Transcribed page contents
########################################

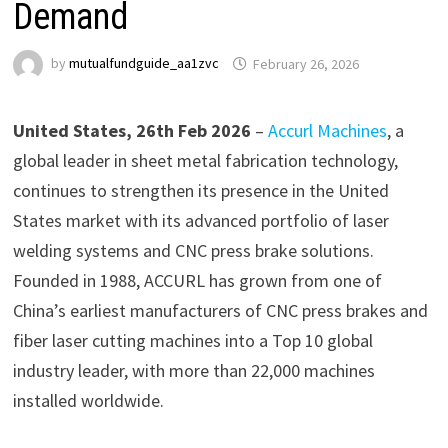
Demand
by
mutualfundguide_aa1zvc
February 26, 2026
United States, 26th Feb 2026
–
Accurl Machines
, a
global leader in sheet metal fabrication technology,
continues to strengthen its presence in the United
States market with its advanced portfolio of laser
welding systems and CNC press brake solutions.
Founded in 1988, ACCURL has grown from one of
China’s earliest manufacturers of CNC press brakes and
fiber laser cutting machines into a Top 10 global
industry leader, with more than 22,000 machines
installed worldwide.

########################################

EXERCISE OBJECTIVE
Above are some lines. Repeat exactly, and only, those from the line that has "February 26, 2026" through the line that has "Founded in 1988, ACCURL has grown from one of".

ANSWER TO THIS TASK
February 26, 2026
United States, 26th Feb 2026
–
Accurl Machines
, a
global leader in sheet metal fabrication technology,
continues to strengthen its presence in the United
States market with its advanced portfolio of laser
welding systems and CNC press brake solutions.
Founded in 1988, ACCURL has grown from one of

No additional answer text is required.